From: | compilers@is-not-my.name |
Newsgroups: | comp.compilers |
Date: | Sun, 22 Apr 2012 22:11:50 -0000 |
Organization: | Compilers Central |
References: | 12-04-056 |
Keywords: | interpreter |
Posted-Date: | 22 Apr 2012 21:42:49 EDT |
Uli Kusterer <ulimakesacompiler@nospam.googlemail.com> wrote:
> IMO if you know assembler or BASIC and general algorithms (i.e. you
> could implement a binary tree and walk its nodes), and you can somehow
> figure out what bytes your code gets compiled to (at worst by writing
> a dummy assembler program and looking at what bytes show up between a
> bunch of nop instructions whose bytes you know), you should be able to
> at least get a basic working knowledge of how a compiler works. Just
> write the naive approach of how you would design any program.
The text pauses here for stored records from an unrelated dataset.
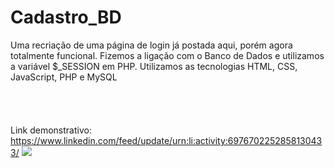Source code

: # Cadastro_BD
Uma recriação de uma página de login já postada aqui, porém agora totalmente funcional. Fizemos a ligação com o Banco de Dados e utilizamos a variável $_SESSION em PHP. Utilizamos as tecnologias HTML, CSS, JavaScript, PHP e MySQL
<br><br><br><br><br>
Link demonstrativo: https://www.linkedin.com/feed/update/urn:li:activity:6976702252858130433/
<img src="https://raw.githubusercontent.com/Suubiprabaxo/Portfolio-Responsive-3/main/portR3.jpeg"/>
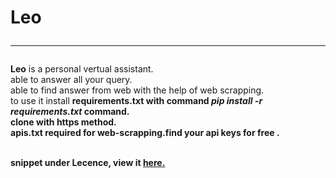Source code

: # Leo<hr>

<b>Leo</b> is a personal vertual assistant.<br>
able to answer all your query.<br>
able to find answer from web with the help of web scrapping.<br>
to use it install <b>requirements.txt<b> with command <b><i>pip install -r requirements.txt</i><b> command.<br>
clone with https method.<br>
<b>apis.txt<b> required for web-scrapping.find your api keys for free .<br><br>

snippet under Lecence, view it <a href="">here.</a>
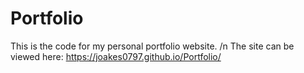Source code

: # Portfolio

This is the code for my personal portfolio website. /n
The site can be viewed here:  https://joakes0797.github.io/Portfolio/
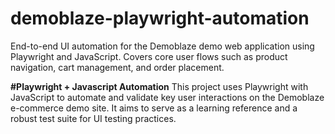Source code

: # demoblaze-playwright-automation
End-to-end UI automation for the Demoblaze demo web application using Playwright and JavaScript. Covers core user flows such as product navigation, cart management, and order placement.

**#Playwright + Javascript Automation**
 This project uses Playwright with JavaScript to automate and validate key user interactions on the Demoblaze
 e-commerce demo site. It aims to serve as a learning reference and a robust test suite for UI testing practices.
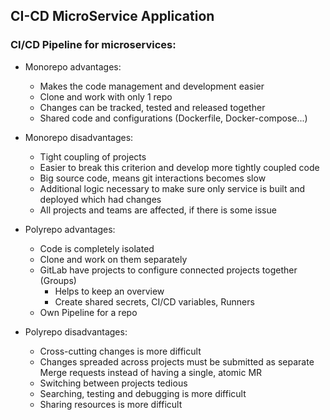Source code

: ## CI-CD MicroService Application

### CI/CD Pipeline for microservices:
* Monorepo advantages:
  * Makes the code management and development easier 
  * Clone and work with only 1 repo
  * Changes can be tracked, tested and released together
  * Shared code and configurations (Dockerfile, Docker-compose...)

* Monorepo disadvantages:
  * Tight coupling of projects
  * Easier to break this criterion and develop more tightly coupled code
  * Big source code, means git interactions becomes slow
  * Additional logic necessary to make sure only service is built and deployed which had changes
  * All projects and teams are affected, if there is some issue

* Polyrepo advantages:
  * Code is completely isolated
  * Clone and work on them separately
  * GitLab have projects to configure connected projects together (Groups)
    * Helps to keep an overview
    * Create shared secrets, CI/CD variables, Runners
  * Own Pipeline for a repo

* Polyrepo disadvantages:
  * Cross-cutting changes is more difficult
  * Changes spreaded across projects must be submitted as separate Merge requests instead of having a single, atomic MR
  * Switching between projects tedious
  * Searching, testing and debugging is more difficult
  * Sharing resources is more difficult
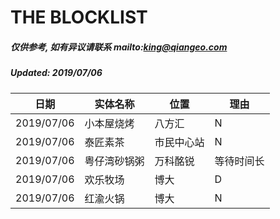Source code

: # THE BLOCKLIST
##### 仅供参考, 如有异议请联系 mailto:king@qiangeo.com
##### Updated: 2019/07/06

日期 | 实体名称 | 位置 | 理由
------------ | ------------- | ------------- | -------------
2019/07/06 | 小本屋烧烤 | 八方汇 | N
2019/07/06 | 泰匠素茶 | 市民中心站 | N
2019/07/06 | 粤仔湾砂锅粥 | 万科酩锐 | 等待时间长
2019/07/06 | 欢乐牧场 | 博大 | D
2019/07/06 | 红渝火锅 | 博大 | N
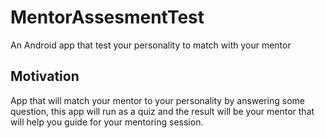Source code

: # MentorAssesmentTest

An Android app that test your personality to match with your mentor

## Motivation

App that will match your mentor to your personality by answering some question, this app will run as a quiz and the result will be your mentor that will help you guide for your mentoring session.  
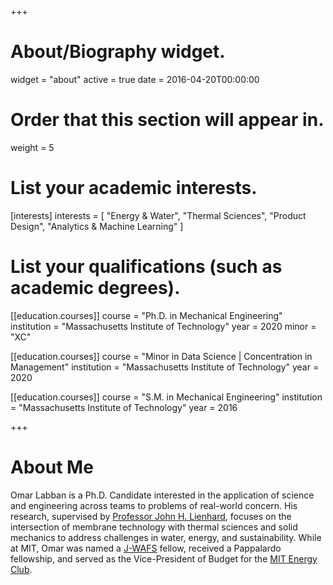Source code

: +++
# About/Biography widget.
widget = "about"
active = true
date = 2016-04-20T00:00:00

# Order that this section will appear in.
weight = 5

# List your academic interests.
[interests]
  interests = [
    "Energy & Water",
    "Thermal Sciences",
    "Product Design",
    "Analytics & Machine Learning"
  ]

# List your qualifications (such as academic degrees).
[[education.courses]]
  course = "Ph.D. in Mechanical Engineering"
  institution = "Massachusetts Institute of Technology"
  year = 2020
  minor = "XC"

[[education.courses]]
  course = "Minor in Data Science | Concentration in Management"
  institution = "Massachusetts Institute of Technology"
  year = 2020

[[education.courses]]
  course = "S.M. in Mechanical Engineering"
  institution = "Massachusetts Institute of Technology"
  year = 2016
 
+++

# About Me

Omar Labban is a Ph.D. Candidate interested in the application of science and engineering across teams to problems of real-world concern. His research, supervised by [Professor John H. Lienhard](http://meche.mit.edu/people/faculty/LIENHARD@MIT.EDU), focuses on the intersection of membrane technology with thermal sciences and solid mechanics to address challenges in water, energy, and sustainability. While at MIT, Omar was named a [J-WAFS](https://jwafs.mit.edu) fellow, received a Pappalardo fellowship, and served as the Vice-President of Budget for the [MIT Energy Club](https://www.mitenergyclub.org).
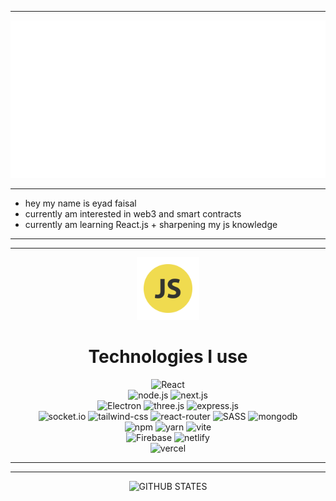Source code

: ----------
<img src="/header.svg" alt="insane">                    

----------
- hey my name is eyad faisal 
- currently am interested in web3 and smart contracts
- currently am learning React.js + sharpening my js knowledge
----------
----------
<div align="center">
<img src="/javascript.png" width="100" alt="javascript" >
</div>
<h1 align="center">Technologies I use </h1> 

<div align="center">
<img src="https://img.shields.io/badge/react-%2320232a.svg?style=for-the-badge&logo=react&logoColor=%2361DAFB" alt="React" url="react-js.org">                    
</div>
<div align="center">
<img src="https://img.shields.io/badge/node.js-6DA55F?style=for-the-badge&logo=node.js&logoColor=white" alt="node.js">                    
<img src="https://img.shields.io/badge/Next-black?style=for-the-badge&logo=next.js&logoColor=white" alt="next.js">               
</div>  
<div align="center">
<img src="https://img.shields.io/badge/Electron-191970?style=for-the-badge&logo=Electron&logoColor=white" alt="Electron"> 
<img src="https://img.shields.io/badge/threejs-black?style=for-the-badge&logo=three.js&logoColor=white" alt="three.js">                    
<img src="https://img.shields.io/badge/express.js-%23404d59.svg?style=for-the-badge&logo=express&logoColor=%2361DAFB" alt="express.js">  
</div>   
<div align="center">
<img src="https://img.shields.io/badge/Socket.io-black?style=for-the-badge&logo=socket.io&badgeColor=010101" alt="socket.io">                    
<img src="https://img.shields.io/badge/tailwindcss-%2338B2AC.svg?style=for-the-badge&logo=tailwind-css&logoColor=white" alt="tailwind-css">                        
<img src="https://img.shields.io/badge/React_Router-CA4245?style=for-the-badge&logo=react-router&logoColor=white" alt="react-router">                    
<img src="https://img.shields.io/badge/SASS-hotpink.svg?style=for-the-badge&logo=SASS&logoColor=white" alt="SASS">                    
<img src="https://img.shields.io/badge/MongoDB-%234ea94b.svg?style=for-the-badge&logo=mongodb&logoColor=white" alt="mongodb"> 

</div>                
<div align="center">
<img src="https://img.shields.io/badge/NPM-%23000000.svg?style=for-the-badge&logo=npm&logoColor=white" alt="npm">                   
<img src="https://img.shields.io/badge/yarn-%232C8EBB.svg?style=for-the-badge&logo=yarn&logoColor=white" alt="yarn">                    
<img src="https://img.shields.io/badge/vite-%23646CFF.svg?style=for-the-badge&logo=vite&logoColor=white" alt="vite">                    

</div>
<div align="center">
<img src="https://img.shields.io/badge/Firebase-039BE5?style=for-the-badge&logo=Firebase&logoColor=white" alt="Firebase">                    
<img src="https://img.shields.io/badge/netlify-%23000000.svg?style=for-the-badge&logo=netlify&logoColor=#00C7B7" alt="netlify">                    
</div>
<div align="center">
<img src="https://img.shields.io/badge/vercel-%23000000.svg?style=for-the-badge&logo=vercel&logoColor=white" alt="vercel">                    
</div>




----------
----------

<div align="center">
    <img src="http://github-readme-streak-stats.herokuapp.com?user=eyadevv&theme=blueberry" alt="GITHUB STATES" >
</div>




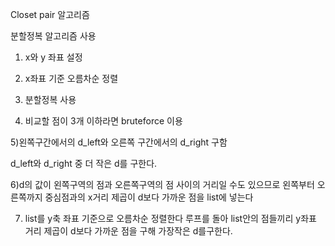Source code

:Closet pair 알고리즘

분할정복 알고리즘 사용

1) x와 y 좌표 설정

2) x좌표 기준 오름차순 정렬

3) 분할정복 사용

4) 비교할 점이 3개 이하라면 bruteforce 이용

5)왼쪽구간에서의 d_left와 오른쪽 구간에서의 d_right 구함

d_left와 d_right 중 더 작은 d를 구한다.

6)d의 값이 왼쪽구역의 점과 오른쪽구역의 점 사이의 거리일 수도 있으므로 왼쪽부터 오른쪽까지 중심점과의 x거리 제곱이 d보다 가까운 점을 list에 넣는다

7) list를 y축 좌표 기준으로 오름차순 정렬한다
루프를 돌아 list안의 점들끼리 y좌표 거리 제곱이  d보다 가까운 점을 구해 가장작은 d를구한다.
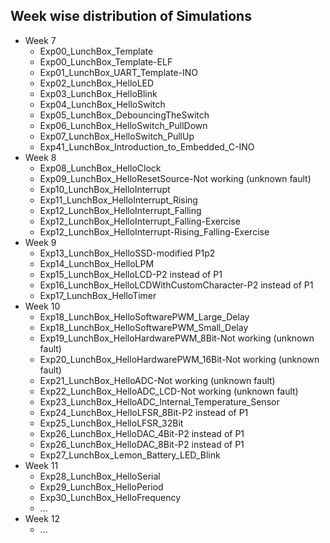 ## Week wise distribution of Simulations
+ Week 7
	* Exp00_LunchBox_Template
	* Exp00_LunchBox_Template-ELF
	* Exp01_LunchBox_UART_Template-INO
	* Exp02_LunchBox_HelloLED
	* Exp03_LunchBox_HelloBlink
	* Exp04_LunchBox_HelloSwitch
	* Exp05_LunchBox_DebouncingTheSwitch
	* Exp06_LunchBox_HelloSwitch_PullDown
	* Exp07_LunchBox_HelloSwitch_PullUp
	* Exp41_LunchBox_Introduction_to_Embedded_C-INO
+ Week 8
	* Exp08_LunchBox_HelloClock
	* Exp09_LunchBox_HelloResetSource-Not working (unknown fault)
	* Exp10_LunchBox_HelloInterrupt
	* Exp11_LunchBox_HelloInterrupt_Rising
	* Exp12_LunchBox_HelloInterrupt_Falling
	* Exp12_LunchBox_HelloInterrupt_Falling-Exercise
	* Exp12_LunchBox_HelloInterrupt-Rising_Falling-Exercise
+ Week 9
	* Exp13_LunchBox_HelloSSD-modified P1p2
	* Exp14_LunchBox_HelloLPM
	* Exp15_LunchBox_HelloLCD-P2 instead of P1
	* Exp16_LunchBox_HelloLCDWithCustomCharacter-P2 instead of P1
	* Exp17_LunchBox_HelloTimer
+ Week 10
	* Exp18_LunchBox_HelloSoftwarePWM_Large_Delay
	* Exp18_LunchBox_HelloSoftwarePWM_Small_Delay
	* Exp19_LunchBox_HelloHardwarePWM_8Bit-Not working (unknown fault)
	* Exp20_LunchBox_HelloHardwarePWM_16Bit-Not working (unknown fault)
	* Exp21_LunchBox_HelloADC-Not working (unknown fault)
	* Exp22_LunchBox_HelloADC_LCD-Not working (unknown fault)
	* Exp23_LunchBox_HelloADC_Internal_Temperature_Sensor
	* Exp24_LunchBox_HelloLFSR_8Bit-P2 instead of P1
	* Exp25_LunchBox_HelloLFSR_32Bit
	* Exp26_LunchBox_HelloDAC_4Bit-P2 instead of P1
	* Exp26_LunchBox_HelloDAC_8Bit-P2 instead of P1
	* Exp27_LunchBox_Lemon_Battery_LED_Blink
+ Week 11
	* Exp28_LunchBox_HelloSerial
	* Exp29_LunchBox_HelloPeriod
	* Exp30_LunchBox_HelloFrequency
	* ...
+ Week 12 
	* ...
I have written a few interpreters and I thought about winging it but I
realize there is a science to compiling and there are right and wrong ways
to do things. I would like to do things the right way but maybe with my weak
background and broken undergrad CS degree that is expecting too much.
snip
> Is that un-computer-sciencey enough? This blog post may help with the basics
> of my code generation approach:
> http://orangejuiceliberationfront.com/generating-machine-code-at-runtime/ (but
> it's C, and Intel, and badly wrapped by the new theme of my blog).
Thanks, I found your comments very useful. Seems like a good summary.